When the plague receded in the face of far more effective HIV treatments in the mid-nineties and gay men and women were able to catch their breath and reflect, the question of what a more integrated gay culture might actually mean reemerged. For a while, it arrived in a vacuum. Most of the older male generation was dead or exhausted, and so it was only natural, perhaps, that the next generation of leaders tended to be lesbian—running the major gay political groups and magazines. Lesbians also pioneered a new baby boom, with more lesbian couples adopting or having children. HIV-positive gay men developed different strategies for living suddenly posthumous lives. Some retreated into quiet relationships; others quit jobs or changed their careers completely; others chose the escapism of what became known as “the circuit,” a series of rave parties around the country and the world where fears could be lost on the drug-enhanced dance floor; others still became lost in a suicidal vortex of crystal meth, internet hookups, and sex addiction. HIV-negative men, many of whom had lost husbands and friends, were not so different.

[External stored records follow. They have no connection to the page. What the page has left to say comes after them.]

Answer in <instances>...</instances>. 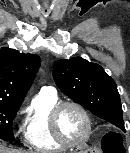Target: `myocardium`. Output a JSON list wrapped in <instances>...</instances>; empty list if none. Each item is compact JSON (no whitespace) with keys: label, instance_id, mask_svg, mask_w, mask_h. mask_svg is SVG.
Wrapping results in <instances>:
<instances>
[{"label":"myocardium","instance_id":"obj_1","mask_svg":"<svg viewBox=\"0 0 130 153\" xmlns=\"http://www.w3.org/2000/svg\"><path fill=\"white\" fill-rule=\"evenodd\" d=\"M67 106H72L78 109L83 115L85 122H86V132L83 138L77 142L66 139L64 135L62 134L60 127H59V115L61 111ZM49 127H50L53 137L61 145L68 147V148H78V147L85 145L88 142L92 134V119L87 109L79 102H76L73 100L61 101V102H58L50 111Z\"/></svg>","mask_w":130,"mask_h":153}]
</instances>
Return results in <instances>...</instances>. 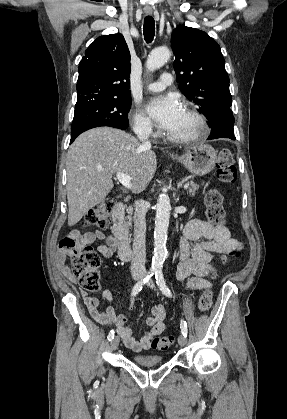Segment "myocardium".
<instances>
[{"label": "myocardium", "instance_id": "obj_1", "mask_svg": "<svg viewBox=\"0 0 287 419\" xmlns=\"http://www.w3.org/2000/svg\"><path fill=\"white\" fill-rule=\"evenodd\" d=\"M184 110L195 120L197 128L190 134L187 135H173L168 133L167 138L176 143H190L200 140L208 135L209 127L205 117L195 108L186 106Z\"/></svg>", "mask_w": 287, "mask_h": 419}]
</instances>
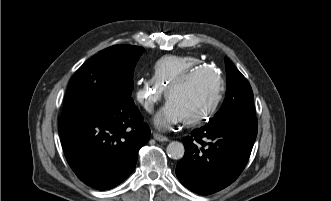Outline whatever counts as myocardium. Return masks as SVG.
Instances as JSON below:
<instances>
[{
    "mask_svg": "<svg viewBox=\"0 0 331 201\" xmlns=\"http://www.w3.org/2000/svg\"><path fill=\"white\" fill-rule=\"evenodd\" d=\"M202 72L213 73L218 80L219 89H218V92H217L214 100L212 101V103L204 111H202L200 114H198L192 118H186V119L182 120L186 125L197 124V123L201 122L202 120L206 119L207 117H210L211 115H213L216 112V110L218 109V107L223 99L224 93H225V81H224L222 75L215 72L213 68H210L208 66H203L200 68L193 69V70L187 72L186 74L182 75L179 78V80L175 86L170 87L166 90V99H167V102H170L172 99V96L174 95L175 92L186 87L187 84L197 74L202 73Z\"/></svg>",
    "mask_w": 331,
    "mask_h": 201,
    "instance_id": "1",
    "label": "myocardium"
}]
</instances>
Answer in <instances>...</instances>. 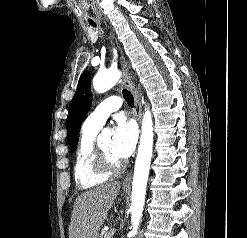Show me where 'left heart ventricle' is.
Returning a JSON list of instances; mask_svg holds the SVG:
<instances>
[{
    "label": "left heart ventricle",
    "instance_id": "1",
    "mask_svg": "<svg viewBox=\"0 0 247 238\" xmlns=\"http://www.w3.org/2000/svg\"><path fill=\"white\" fill-rule=\"evenodd\" d=\"M101 149L104 151V153L113 161L118 162L120 159H118L112 152V141L111 139H106L102 141L100 144Z\"/></svg>",
    "mask_w": 247,
    "mask_h": 238
}]
</instances>
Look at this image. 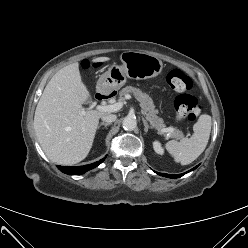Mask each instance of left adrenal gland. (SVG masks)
Wrapping results in <instances>:
<instances>
[{
    "label": "left adrenal gland",
    "instance_id": "a2214340",
    "mask_svg": "<svg viewBox=\"0 0 248 248\" xmlns=\"http://www.w3.org/2000/svg\"><path fill=\"white\" fill-rule=\"evenodd\" d=\"M142 121H143V124H144V127H145L144 128V131L147 133L148 132V129H150V127H149L147 121L144 118H142Z\"/></svg>",
    "mask_w": 248,
    "mask_h": 248
}]
</instances>
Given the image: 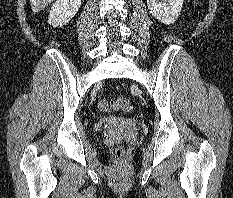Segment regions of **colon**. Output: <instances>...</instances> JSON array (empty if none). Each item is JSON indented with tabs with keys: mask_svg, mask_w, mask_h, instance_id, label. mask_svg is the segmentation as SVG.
<instances>
[{
	"mask_svg": "<svg viewBox=\"0 0 233 198\" xmlns=\"http://www.w3.org/2000/svg\"><path fill=\"white\" fill-rule=\"evenodd\" d=\"M98 107L103 112H109L113 108H116L118 110L129 112L131 110V104L129 101L125 98L118 99L116 102L111 104L110 102L106 100H101L98 103ZM125 155V149L122 146H118L115 150V156L119 161H122Z\"/></svg>",
	"mask_w": 233,
	"mask_h": 198,
	"instance_id": "colon-1",
	"label": "colon"
}]
</instances>
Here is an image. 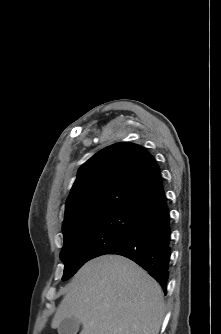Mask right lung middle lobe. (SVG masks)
<instances>
[{
    "label": "right lung middle lobe",
    "mask_w": 221,
    "mask_h": 334,
    "mask_svg": "<svg viewBox=\"0 0 221 334\" xmlns=\"http://www.w3.org/2000/svg\"><path fill=\"white\" fill-rule=\"evenodd\" d=\"M138 214L113 211L87 218L64 235L60 254L64 262L62 280L72 277L87 261L106 254L131 229Z\"/></svg>",
    "instance_id": "right-lung-middle-lobe-1"
}]
</instances>
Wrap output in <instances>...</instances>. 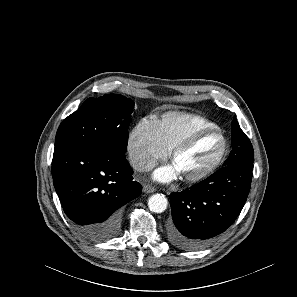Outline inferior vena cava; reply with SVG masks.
Wrapping results in <instances>:
<instances>
[{"instance_id":"602c4592","label":"inferior vena cava","mask_w":297,"mask_h":297,"mask_svg":"<svg viewBox=\"0 0 297 297\" xmlns=\"http://www.w3.org/2000/svg\"><path fill=\"white\" fill-rule=\"evenodd\" d=\"M132 167L138 172L150 171L154 168V163L147 159L132 160Z\"/></svg>"}]
</instances>
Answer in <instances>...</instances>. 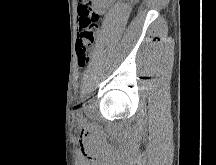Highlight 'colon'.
I'll return each mask as SVG.
<instances>
[{
    "mask_svg": "<svg viewBox=\"0 0 216 165\" xmlns=\"http://www.w3.org/2000/svg\"><path fill=\"white\" fill-rule=\"evenodd\" d=\"M77 40L78 63L84 67L90 60L100 27V17L93 10H82Z\"/></svg>",
    "mask_w": 216,
    "mask_h": 165,
    "instance_id": "1",
    "label": "colon"
}]
</instances>
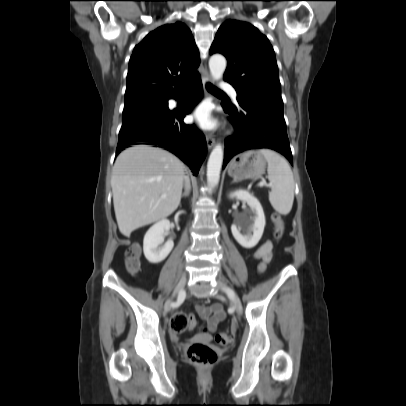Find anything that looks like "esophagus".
<instances>
[{
    "label": "esophagus",
    "instance_id": "esophagus-1",
    "mask_svg": "<svg viewBox=\"0 0 406 406\" xmlns=\"http://www.w3.org/2000/svg\"><path fill=\"white\" fill-rule=\"evenodd\" d=\"M203 85L206 86L207 83L211 82V77L208 72H206L202 77ZM206 142L208 149H211L215 144V138L209 134L206 135Z\"/></svg>",
    "mask_w": 406,
    "mask_h": 406
}]
</instances>
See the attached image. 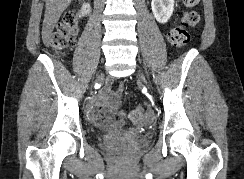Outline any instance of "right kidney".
Listing matches in <instances>:
<instances>
[{
	"label": "right kidney",
	"instance_id": "obj_1",
	"mask_svg": "<svg viewBox=\"0 0 244 179\" xmlns=\"http://www.w3.org/2000/svg\"><path fill=\"white\" fill-rule=\"evenodd\" d=\"M82 10H84V8H82ZM82 10H81V12H79V14H78V18H82V16H83V12H82Z\"/></svg>",
	"mask_w": 244,
	"mask_h": 179
}]
</instances>
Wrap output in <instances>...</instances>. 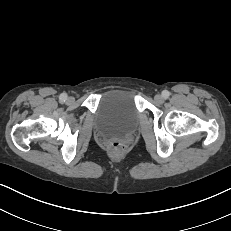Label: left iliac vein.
Returning <instances> with one entry per match:
<instances>
[{
	"label": "left iliac vein",
	"mask_w": 231,
	"mask_h": 231,
	"mask_svg": "<svg viewBox=\"0 0 231 231\" xmlns=\"http://www.w3.org/2000/svg\"><path fill=\"white\" fill-rule=\"evenodd\" d=\"M154 100H155L157 103H162L164 99H163V96H162V95L157 94V95H155Z\"/></svg>",
	"instance_id": "4c4485c4"
}]
</instances>
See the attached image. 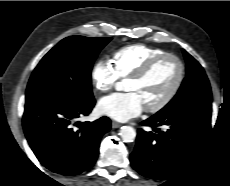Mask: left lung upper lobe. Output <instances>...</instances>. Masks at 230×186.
I'll use <instances>...</instances> for the list:
<instances>
[{
  "instance_id": "1",
  "label": "left lung upper lobe",
  "mask_w": 230,
  "mask_h": 186,
  "mask_svg": "<svg viewBox=\"0 0 230 186\" xmlns=\"http://www.w3.org/2000/svg\"><path fill=\"white\" fill-rule=\"evenodd\" d=\"M183 53L187 63L186 78L176 96L158 113L171 112L190 105L212 103L211 88L204 69L184 49Z\"/></svg>"
}]
</instances>
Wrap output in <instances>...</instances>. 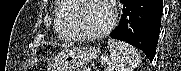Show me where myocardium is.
<instances>
[{
	"label": "myocardium",
	"instance_id": "1",
	"mask_svg": "<svg viewBox=\"0 0 181 71\" xmlns=\"http://www.w3.org/2000/svg\"><path fill=\"white\" fill-rule=\"evenodd\" d=\"M70 2L73 5V10L70 15V26L73 29V33L76 39L81 40H98L109 35L117 25L118 15L115 7L108 0H100L109 10L110 12V22L109 24L101 31L95 33H87L81 31L77 25V18L81 11V2L80 0H64Z\"/></svg>",
	"mask_w": 181,
	"mask_h": 71
}]
</instances>
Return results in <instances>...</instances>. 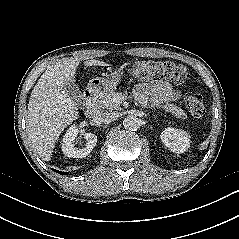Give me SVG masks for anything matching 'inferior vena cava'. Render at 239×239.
I'll use <instances>...</instances> for the list:
<instances>
[{
  "mask_svg": "<svg viewBox=\"0 0 239 239\" xmlns=\"http://www.w3.org/2000/svg\"><path fill=\"white\" fill-rule=\"evenodd\" d=\"M117 118L116 113L109 112V113H103L98 116V121L101 123L109 124L113 121H115Z\"/></svg>",
  "mask_w": 239,
  "mask_h": 239,
  "instance_id": "1",
  "label": "inferior vena cava"
}]
</instances>
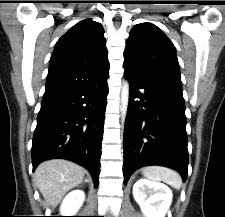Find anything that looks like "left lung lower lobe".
Instances as JSON below:
<instances>
[{"label": "left lung lower lobe", "instance_id": "1", "mask_svg": "<svg viewBox=\"0 0 225 217\" xmlns=\"http://www.w3.org/2000/svg\"><path fill=\"white\" fill-rule=\"evenodd\" d=\"M124 75L130 83L124 131V183L136 169L147 165L175 169L185 181L188 150L182 90L147 84L125 72Z\"/></svg>", "mask_w": 225, "mask_h": 217}]
</instances>
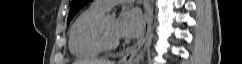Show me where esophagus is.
Instances as JSON below:
<instances>
[{
	"mask_svg": "<svg viewBox=\"0 0 242 64\" xmlns=\"http://www.w3.org/2000/svg\"><path fill=\"white\" fill-rule=\"evenodd\" d=\"M150 10H149V1H147V6H146V11H145V16H144V28L141 37L139 40L130 48H128L125 51V54L123 57L120 59L121 64H129L134 57V55L139 51V49L142 47V45L145 43L147 37H148V32L150 29Z\"/></svg>",
	"mask_w": 242,
	"mask_h": 64,
	"instance_id": "34e87169",
	"label": "esophagus"
}]
</instances>
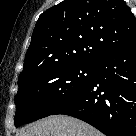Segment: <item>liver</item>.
Instances as JSON below:
<instances>
[{"mask_svg": "<svg viewBox=\"0 0 136 136\" xmlns=\"http://www.w3.org/2000/svg\"><path fill=\"white\" fill-rule=\"evenodd\" d=\"M18 136H101V134L83 121L55 115L26 126Z\"/></svg>", "mask_w": 136, "mask_h": 136, "instance_id": "6515ba94", "label": "liver"}]
</instances>
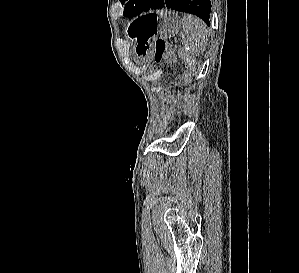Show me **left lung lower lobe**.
<instances>
[{
    "label": "left lung lower lobe",
    "instance_id": "0a47b994",
    "mask_svg": "<svg viewBox=\"0 0 299 273\" xmlns=\"http://www.w3.org/2000/svg\"><path fill=\"white\" fill-rule=\"evenodd\" d=\"M163 7L197 15L208 26L210 25V0H147L143 12Z\"/></svg>",
    "mask_w": 299,
    "mask_h": 273
}]
</instances>
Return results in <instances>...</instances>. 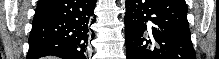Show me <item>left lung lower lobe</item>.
<instances>
[{
	"instance_id": "left-lung-lower-lobe-1",
	"label": "left lung lower lobe",
	"mask_w": 219,
	"mask_h": 59,
	"mask_svg": "<svg viewBox=\"0 0 219 59\" xmlns=\"http://www.w3.org/2000/svg\"><path fill=\"white\" fill-rule=\"evenodd\" d=\"M127 59H196L185 0H126Z\"/></svg>"
}]
</instances>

In some ways, the toll was greater. They had survived disaster with their health intact. But, unlike their HIV-positive friends, the threat of contracting the disease still existed while they battled survivors’ guilt. The plague was over but not over; and, as they saw men with HIV celebrate survival, some even felt shut out of a new sub-subculture, suspended between fear and triumph but unable to experience either fully.